[Your goal] Every line from the top of the records through the line containing "- 🌓 Minimalist black & white theme" should be retyped exactly; the pictures should not.

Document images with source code
╭──

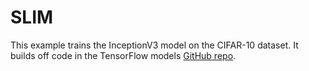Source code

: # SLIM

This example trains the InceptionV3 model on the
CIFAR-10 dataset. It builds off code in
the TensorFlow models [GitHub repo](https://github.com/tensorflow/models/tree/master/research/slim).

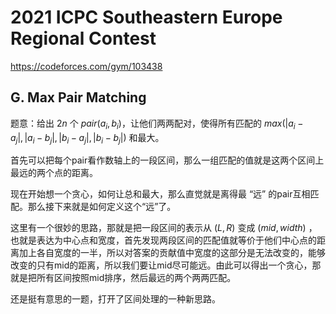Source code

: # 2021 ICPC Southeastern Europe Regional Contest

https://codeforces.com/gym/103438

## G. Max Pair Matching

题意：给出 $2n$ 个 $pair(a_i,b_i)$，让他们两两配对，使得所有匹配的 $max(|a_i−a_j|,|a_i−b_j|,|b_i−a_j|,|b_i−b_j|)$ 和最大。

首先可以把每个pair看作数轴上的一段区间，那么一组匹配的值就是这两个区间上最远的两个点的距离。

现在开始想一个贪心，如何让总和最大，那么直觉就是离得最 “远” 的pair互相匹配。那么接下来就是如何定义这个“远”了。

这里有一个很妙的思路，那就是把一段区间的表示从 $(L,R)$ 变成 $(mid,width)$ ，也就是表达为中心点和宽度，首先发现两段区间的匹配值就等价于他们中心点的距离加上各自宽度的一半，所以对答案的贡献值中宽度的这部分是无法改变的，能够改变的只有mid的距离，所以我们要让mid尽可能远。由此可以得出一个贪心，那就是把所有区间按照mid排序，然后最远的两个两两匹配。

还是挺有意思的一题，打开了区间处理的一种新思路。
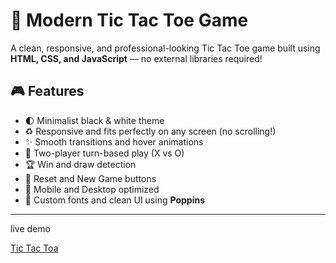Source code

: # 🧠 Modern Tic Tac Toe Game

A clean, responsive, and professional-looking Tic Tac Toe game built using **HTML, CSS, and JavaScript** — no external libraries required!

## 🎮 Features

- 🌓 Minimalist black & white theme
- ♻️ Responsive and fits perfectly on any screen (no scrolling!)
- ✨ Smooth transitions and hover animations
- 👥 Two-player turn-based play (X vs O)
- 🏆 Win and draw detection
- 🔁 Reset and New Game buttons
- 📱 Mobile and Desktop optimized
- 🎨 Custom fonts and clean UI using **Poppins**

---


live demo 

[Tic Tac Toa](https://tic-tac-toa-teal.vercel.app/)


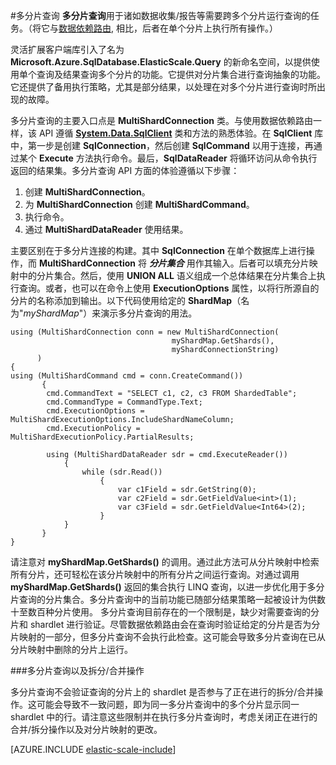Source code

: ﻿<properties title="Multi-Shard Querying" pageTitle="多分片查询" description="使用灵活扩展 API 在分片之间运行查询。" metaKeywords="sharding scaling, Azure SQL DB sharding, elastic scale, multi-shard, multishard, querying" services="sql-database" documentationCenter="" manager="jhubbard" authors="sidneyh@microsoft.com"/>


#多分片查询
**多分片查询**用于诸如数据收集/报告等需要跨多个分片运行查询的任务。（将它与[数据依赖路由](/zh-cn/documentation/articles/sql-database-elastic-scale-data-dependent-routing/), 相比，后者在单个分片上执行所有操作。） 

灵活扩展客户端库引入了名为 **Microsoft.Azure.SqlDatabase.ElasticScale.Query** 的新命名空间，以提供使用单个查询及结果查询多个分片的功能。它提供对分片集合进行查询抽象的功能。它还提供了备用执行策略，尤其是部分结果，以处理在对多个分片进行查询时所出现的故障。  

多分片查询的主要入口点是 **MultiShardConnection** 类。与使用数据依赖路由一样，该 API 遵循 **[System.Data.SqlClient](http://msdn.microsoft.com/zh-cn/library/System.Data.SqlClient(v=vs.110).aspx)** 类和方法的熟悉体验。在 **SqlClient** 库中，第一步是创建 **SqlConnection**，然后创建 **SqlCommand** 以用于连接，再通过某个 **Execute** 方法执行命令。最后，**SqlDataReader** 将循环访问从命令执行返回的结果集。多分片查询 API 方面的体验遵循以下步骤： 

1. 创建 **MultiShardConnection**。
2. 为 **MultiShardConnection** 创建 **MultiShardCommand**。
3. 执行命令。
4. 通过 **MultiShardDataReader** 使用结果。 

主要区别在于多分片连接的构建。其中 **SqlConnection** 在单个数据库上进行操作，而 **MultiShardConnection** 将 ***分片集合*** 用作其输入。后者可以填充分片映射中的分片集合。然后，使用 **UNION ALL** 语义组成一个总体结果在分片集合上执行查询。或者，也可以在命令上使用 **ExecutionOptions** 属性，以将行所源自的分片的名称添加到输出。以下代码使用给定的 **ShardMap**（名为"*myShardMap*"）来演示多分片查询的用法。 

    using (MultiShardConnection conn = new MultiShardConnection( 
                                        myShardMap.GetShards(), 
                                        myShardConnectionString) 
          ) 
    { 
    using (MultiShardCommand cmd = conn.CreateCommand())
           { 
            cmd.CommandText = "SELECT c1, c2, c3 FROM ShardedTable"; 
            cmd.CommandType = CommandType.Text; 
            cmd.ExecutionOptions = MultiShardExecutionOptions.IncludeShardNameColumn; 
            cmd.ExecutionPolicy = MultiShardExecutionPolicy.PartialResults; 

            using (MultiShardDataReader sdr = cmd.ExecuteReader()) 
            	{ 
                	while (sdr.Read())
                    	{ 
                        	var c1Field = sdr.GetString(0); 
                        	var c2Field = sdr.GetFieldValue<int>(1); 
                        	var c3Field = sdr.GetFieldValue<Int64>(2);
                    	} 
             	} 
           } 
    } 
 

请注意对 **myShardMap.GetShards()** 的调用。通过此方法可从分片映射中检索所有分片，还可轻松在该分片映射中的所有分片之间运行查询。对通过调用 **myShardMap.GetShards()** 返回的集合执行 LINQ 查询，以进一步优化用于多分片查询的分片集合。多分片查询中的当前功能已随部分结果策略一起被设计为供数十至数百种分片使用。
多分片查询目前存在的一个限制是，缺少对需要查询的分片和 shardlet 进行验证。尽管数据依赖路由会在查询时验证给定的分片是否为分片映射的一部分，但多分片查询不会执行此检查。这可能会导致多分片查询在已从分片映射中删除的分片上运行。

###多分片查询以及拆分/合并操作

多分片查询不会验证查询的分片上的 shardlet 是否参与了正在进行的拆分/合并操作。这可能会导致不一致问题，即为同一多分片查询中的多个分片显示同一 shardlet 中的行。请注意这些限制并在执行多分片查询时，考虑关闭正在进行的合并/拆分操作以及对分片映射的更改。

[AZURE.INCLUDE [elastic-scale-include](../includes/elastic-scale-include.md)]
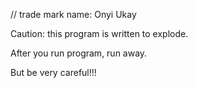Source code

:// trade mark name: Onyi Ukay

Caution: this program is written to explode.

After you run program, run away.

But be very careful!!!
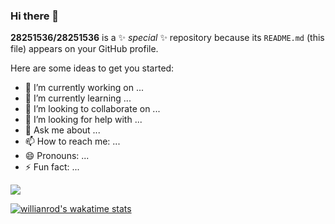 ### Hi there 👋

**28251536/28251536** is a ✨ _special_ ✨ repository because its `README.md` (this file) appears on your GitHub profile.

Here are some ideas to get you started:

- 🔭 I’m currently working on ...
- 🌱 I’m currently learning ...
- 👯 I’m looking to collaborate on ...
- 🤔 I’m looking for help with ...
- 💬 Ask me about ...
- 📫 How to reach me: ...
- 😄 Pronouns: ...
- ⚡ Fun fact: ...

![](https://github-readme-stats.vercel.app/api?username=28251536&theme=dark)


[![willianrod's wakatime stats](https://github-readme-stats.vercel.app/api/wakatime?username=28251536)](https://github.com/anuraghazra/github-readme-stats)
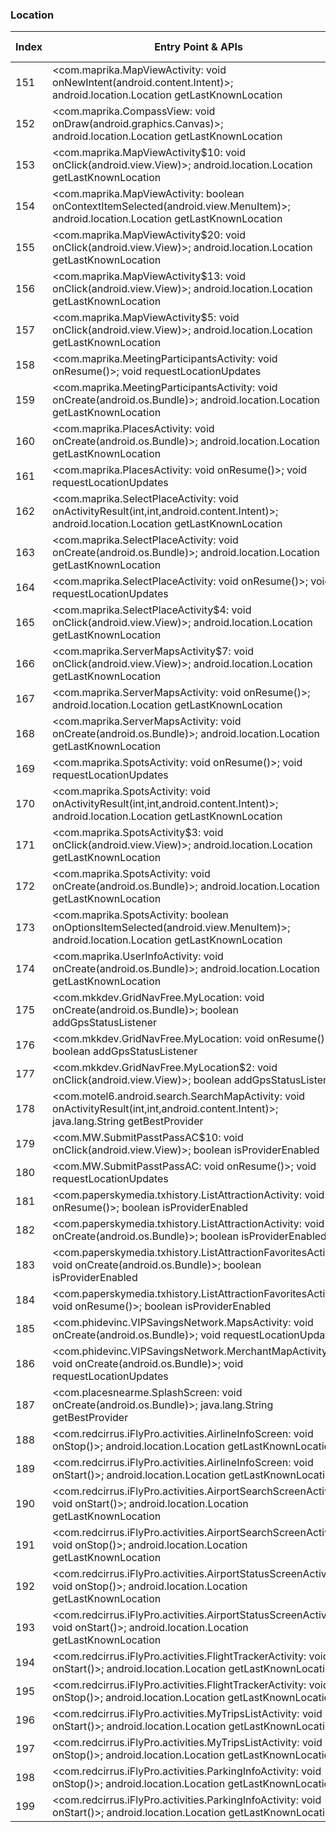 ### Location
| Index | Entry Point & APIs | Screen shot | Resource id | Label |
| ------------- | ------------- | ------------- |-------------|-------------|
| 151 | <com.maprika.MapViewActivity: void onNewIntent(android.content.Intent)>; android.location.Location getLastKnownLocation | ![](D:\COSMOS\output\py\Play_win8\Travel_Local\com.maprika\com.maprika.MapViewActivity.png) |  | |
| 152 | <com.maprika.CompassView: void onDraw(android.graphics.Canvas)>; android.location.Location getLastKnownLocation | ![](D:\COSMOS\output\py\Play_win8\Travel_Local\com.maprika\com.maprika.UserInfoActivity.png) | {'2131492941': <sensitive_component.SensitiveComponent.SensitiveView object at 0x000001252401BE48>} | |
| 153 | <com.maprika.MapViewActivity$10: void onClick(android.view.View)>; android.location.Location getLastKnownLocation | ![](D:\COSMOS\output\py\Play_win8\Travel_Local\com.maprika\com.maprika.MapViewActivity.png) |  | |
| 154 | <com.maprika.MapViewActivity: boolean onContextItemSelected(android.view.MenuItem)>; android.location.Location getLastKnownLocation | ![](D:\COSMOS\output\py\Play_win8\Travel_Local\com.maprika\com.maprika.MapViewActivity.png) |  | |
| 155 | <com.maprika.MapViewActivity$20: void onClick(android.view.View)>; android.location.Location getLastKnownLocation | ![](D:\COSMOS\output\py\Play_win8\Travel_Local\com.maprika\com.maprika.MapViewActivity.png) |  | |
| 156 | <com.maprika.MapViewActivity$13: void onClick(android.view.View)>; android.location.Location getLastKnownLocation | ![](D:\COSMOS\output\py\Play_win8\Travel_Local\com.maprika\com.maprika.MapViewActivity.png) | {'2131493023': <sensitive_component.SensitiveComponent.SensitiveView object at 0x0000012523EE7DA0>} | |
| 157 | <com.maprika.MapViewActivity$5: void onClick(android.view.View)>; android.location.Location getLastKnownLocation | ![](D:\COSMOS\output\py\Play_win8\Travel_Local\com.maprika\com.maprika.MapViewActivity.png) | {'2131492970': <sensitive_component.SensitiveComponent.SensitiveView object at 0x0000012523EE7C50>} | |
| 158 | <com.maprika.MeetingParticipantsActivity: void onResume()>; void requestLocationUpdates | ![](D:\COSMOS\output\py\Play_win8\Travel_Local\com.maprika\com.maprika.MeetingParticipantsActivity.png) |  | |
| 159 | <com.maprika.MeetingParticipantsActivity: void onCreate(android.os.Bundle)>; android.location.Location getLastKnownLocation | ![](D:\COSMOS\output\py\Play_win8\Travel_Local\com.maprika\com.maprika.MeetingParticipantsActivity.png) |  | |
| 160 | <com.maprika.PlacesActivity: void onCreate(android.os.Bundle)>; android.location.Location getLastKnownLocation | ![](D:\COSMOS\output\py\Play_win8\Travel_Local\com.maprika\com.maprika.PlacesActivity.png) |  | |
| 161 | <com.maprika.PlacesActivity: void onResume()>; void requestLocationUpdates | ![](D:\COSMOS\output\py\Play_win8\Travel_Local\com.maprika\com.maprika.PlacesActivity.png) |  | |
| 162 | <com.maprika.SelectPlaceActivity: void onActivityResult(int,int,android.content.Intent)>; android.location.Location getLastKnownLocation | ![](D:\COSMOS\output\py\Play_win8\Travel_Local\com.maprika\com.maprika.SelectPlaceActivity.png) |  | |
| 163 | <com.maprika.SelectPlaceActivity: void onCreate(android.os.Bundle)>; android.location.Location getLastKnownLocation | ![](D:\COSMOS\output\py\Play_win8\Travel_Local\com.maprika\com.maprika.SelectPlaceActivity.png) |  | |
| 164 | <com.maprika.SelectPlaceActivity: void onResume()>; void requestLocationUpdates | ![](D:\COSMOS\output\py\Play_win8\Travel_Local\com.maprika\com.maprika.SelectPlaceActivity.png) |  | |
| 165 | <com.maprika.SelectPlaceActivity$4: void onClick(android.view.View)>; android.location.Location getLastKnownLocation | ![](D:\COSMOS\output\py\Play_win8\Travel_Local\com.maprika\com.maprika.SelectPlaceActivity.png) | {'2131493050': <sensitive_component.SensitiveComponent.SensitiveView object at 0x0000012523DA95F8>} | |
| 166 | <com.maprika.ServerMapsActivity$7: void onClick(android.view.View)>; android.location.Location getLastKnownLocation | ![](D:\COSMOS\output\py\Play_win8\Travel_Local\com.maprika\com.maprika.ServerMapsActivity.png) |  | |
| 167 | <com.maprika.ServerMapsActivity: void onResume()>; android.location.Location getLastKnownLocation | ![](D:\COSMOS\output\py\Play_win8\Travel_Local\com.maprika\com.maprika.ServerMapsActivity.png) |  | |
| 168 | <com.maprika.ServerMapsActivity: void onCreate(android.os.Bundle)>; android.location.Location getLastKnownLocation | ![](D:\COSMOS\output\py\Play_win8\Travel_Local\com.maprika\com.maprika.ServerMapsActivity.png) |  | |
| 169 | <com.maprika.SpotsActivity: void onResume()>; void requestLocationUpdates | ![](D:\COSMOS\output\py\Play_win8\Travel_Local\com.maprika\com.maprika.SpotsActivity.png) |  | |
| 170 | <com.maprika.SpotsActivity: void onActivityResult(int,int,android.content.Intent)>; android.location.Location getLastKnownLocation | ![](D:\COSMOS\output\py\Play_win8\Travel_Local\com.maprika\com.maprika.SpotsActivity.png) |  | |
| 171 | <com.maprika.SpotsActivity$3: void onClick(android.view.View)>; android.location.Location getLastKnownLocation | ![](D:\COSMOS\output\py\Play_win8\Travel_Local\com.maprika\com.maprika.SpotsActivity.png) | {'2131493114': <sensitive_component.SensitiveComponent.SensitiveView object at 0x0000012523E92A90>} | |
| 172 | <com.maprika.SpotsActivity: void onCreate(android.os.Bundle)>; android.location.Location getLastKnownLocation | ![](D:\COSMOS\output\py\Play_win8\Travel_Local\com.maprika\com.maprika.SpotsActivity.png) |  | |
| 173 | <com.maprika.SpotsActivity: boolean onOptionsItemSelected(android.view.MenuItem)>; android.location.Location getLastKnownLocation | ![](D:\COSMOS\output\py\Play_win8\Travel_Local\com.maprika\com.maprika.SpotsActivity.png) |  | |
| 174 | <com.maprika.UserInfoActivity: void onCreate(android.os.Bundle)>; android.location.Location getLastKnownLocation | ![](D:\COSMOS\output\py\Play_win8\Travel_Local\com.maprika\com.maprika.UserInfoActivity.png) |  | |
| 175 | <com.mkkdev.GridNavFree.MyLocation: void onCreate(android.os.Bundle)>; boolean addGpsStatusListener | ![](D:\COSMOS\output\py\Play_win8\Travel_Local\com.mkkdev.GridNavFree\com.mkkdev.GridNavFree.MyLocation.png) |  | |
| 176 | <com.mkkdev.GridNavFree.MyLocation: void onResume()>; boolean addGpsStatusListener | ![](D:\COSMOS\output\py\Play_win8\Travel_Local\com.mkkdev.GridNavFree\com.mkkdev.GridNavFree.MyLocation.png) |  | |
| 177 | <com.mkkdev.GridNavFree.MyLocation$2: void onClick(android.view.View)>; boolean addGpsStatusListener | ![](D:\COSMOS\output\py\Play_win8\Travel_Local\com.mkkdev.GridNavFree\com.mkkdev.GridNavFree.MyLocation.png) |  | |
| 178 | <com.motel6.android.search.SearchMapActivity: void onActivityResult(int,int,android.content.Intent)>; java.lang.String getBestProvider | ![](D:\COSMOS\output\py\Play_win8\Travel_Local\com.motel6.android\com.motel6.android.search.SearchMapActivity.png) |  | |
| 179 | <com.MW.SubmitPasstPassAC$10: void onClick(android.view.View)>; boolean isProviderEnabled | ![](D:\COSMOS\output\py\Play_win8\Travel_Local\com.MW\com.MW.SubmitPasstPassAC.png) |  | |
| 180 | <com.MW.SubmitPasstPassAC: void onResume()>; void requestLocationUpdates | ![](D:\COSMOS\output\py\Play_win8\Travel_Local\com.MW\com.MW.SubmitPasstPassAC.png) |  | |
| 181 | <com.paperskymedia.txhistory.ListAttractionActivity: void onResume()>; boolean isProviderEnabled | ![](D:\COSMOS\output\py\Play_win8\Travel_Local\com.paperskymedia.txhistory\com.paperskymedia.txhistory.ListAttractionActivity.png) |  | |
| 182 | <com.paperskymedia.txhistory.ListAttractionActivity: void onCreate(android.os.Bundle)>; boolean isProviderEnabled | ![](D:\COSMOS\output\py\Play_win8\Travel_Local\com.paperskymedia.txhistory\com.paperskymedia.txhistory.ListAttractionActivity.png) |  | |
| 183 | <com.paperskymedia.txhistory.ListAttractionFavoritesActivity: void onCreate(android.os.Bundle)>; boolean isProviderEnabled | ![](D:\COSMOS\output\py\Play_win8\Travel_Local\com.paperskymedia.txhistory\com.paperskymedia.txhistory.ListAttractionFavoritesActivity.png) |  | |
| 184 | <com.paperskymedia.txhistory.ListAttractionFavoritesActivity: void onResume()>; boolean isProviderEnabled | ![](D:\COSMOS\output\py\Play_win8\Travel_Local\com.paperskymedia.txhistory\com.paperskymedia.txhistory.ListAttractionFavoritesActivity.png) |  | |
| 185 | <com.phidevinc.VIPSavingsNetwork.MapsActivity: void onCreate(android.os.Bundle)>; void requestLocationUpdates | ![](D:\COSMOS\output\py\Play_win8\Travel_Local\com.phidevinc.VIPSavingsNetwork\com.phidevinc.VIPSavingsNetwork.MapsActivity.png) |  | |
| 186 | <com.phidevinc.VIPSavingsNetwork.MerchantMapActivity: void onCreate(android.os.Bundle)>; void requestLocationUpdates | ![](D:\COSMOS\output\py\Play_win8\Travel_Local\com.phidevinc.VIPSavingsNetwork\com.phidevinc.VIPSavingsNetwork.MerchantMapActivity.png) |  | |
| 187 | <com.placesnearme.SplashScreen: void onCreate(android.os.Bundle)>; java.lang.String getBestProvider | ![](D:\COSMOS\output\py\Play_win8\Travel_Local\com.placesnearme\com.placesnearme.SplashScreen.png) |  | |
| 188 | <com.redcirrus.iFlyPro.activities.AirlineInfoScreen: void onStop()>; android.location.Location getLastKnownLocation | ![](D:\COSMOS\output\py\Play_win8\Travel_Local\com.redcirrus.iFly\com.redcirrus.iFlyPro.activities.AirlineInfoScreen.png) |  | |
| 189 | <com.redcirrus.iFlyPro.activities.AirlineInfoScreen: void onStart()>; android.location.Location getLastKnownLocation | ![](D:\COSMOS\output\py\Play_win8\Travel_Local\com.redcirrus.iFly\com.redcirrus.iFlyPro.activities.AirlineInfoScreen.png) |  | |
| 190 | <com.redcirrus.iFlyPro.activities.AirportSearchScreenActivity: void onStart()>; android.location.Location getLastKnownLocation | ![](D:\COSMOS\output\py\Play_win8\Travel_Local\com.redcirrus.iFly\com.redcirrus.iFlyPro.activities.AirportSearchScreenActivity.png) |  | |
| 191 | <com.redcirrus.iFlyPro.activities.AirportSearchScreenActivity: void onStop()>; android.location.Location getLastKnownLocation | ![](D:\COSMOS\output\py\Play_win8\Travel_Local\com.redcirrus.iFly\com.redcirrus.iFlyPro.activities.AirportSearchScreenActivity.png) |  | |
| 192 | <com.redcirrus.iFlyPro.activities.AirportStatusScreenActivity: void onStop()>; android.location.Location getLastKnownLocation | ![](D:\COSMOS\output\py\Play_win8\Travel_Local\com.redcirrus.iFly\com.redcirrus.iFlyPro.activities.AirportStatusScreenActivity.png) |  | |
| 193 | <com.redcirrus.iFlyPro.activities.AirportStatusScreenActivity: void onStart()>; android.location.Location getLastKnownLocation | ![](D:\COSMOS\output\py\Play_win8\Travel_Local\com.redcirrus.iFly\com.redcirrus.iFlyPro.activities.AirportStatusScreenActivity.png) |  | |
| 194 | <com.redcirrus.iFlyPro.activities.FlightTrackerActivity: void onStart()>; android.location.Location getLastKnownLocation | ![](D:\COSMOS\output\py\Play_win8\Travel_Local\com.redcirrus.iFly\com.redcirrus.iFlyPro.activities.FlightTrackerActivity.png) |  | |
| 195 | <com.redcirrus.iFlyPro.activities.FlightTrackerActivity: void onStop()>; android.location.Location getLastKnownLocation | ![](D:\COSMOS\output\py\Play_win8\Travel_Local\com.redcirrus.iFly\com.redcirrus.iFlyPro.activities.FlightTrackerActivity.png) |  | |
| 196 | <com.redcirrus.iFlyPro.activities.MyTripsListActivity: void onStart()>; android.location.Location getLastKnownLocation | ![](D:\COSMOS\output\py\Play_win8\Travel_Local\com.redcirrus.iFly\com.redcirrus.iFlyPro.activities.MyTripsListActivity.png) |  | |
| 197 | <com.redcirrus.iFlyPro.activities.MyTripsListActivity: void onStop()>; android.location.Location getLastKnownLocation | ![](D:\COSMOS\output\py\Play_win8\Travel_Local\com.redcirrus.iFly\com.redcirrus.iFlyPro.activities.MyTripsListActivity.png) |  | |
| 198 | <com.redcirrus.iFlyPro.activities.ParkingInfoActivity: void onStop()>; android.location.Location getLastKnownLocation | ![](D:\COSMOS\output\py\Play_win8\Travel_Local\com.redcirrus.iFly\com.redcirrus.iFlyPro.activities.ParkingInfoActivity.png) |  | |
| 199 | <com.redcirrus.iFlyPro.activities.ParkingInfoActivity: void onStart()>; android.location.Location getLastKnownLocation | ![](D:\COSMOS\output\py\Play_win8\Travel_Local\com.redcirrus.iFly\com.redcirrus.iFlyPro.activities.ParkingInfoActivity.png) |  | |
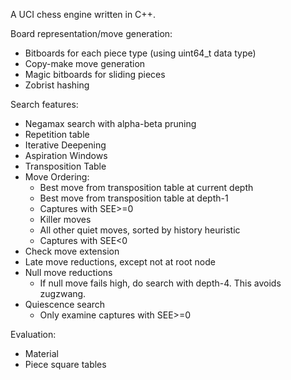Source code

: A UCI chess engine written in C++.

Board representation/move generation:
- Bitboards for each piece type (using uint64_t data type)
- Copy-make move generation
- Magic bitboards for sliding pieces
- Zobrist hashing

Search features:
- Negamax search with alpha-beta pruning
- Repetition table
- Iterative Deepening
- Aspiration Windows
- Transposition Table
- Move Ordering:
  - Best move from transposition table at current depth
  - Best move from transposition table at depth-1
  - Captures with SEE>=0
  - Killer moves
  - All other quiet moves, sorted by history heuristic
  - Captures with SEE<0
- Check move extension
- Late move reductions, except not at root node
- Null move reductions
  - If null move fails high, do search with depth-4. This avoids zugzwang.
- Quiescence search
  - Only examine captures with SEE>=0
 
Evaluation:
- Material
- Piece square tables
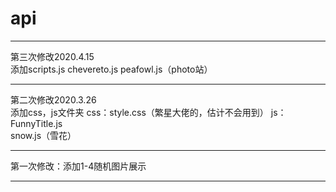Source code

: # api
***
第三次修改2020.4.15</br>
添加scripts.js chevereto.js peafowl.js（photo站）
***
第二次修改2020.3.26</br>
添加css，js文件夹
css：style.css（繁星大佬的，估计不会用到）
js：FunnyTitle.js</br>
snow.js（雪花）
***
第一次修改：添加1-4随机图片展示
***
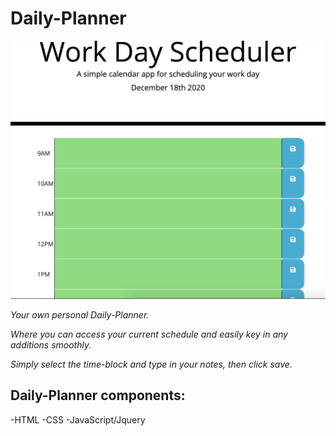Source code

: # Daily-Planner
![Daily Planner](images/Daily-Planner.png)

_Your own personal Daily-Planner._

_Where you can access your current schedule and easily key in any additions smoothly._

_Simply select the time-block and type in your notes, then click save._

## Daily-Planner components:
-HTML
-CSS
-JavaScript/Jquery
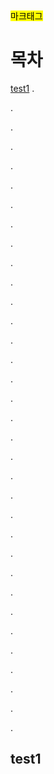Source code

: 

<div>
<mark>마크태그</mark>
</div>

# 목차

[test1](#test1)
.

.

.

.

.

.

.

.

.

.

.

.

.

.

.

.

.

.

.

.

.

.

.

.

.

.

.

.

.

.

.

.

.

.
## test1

╰──

[Solution to this exercise]
Source code

: # SLIM

This example trains the InceptionV3 model on the
CIFAR-10 dataset. It builds off code in
the TensorFlow models [GitHub repo](https://github.com/tensorflow/models/tree/master/research/slim).

Source code

: # 2021 ICPC Southeastern Europe Regional Contest

https://codeforces.com/gym/103438

## G. Max Pair Matching

题意：给出 $2n$ 个 $pair(a_i,b_i)$，让他们两两配对，使得所有匹配的 $max(|a_i−a_j|,|a_i−b_j|,|b_i−a_j|,|b_i−b_j|)$ 和最大。

首先可以把每个pair看作数轴上的一段区间，那么一组匹配的值就是这两个区间上最远的两个点的距离。

现在开始想一个贪心，如何让总和最大，那么直觉就是离得最 “远” 的pair互相匹配。那么接下来就是如何定义这个“远”了。

这里有一个很妙的思路，那就是把一段区间的表示从 $(L,R)$ 变成 $(mid,width)$ ，也就是表达为中心点和宽度，首先发现两段区间的匹配值就等价于他们中心点的距离加上各自宽度的一半，所以对答案的贡献值中宽度的这部分是无法改变的，能够改变的只有mid的距离，所以我们要让mid尽可能远。由此可以得出一个贪心，那就是把所有区间按照mid排序，然后最远的两个两两匹配。

还是挺有意思的一题，打开了区间处理的一种新思路。
Source code

: # 🧠 Modern Tic Tac Toe Game

A clean, responsive, and professional-looking Tic Tac Toe game built using **HTML, CSS, and JavaScript** — no external libraries required!

## 🎮 Features

- 🌓 Minimalist black & white theme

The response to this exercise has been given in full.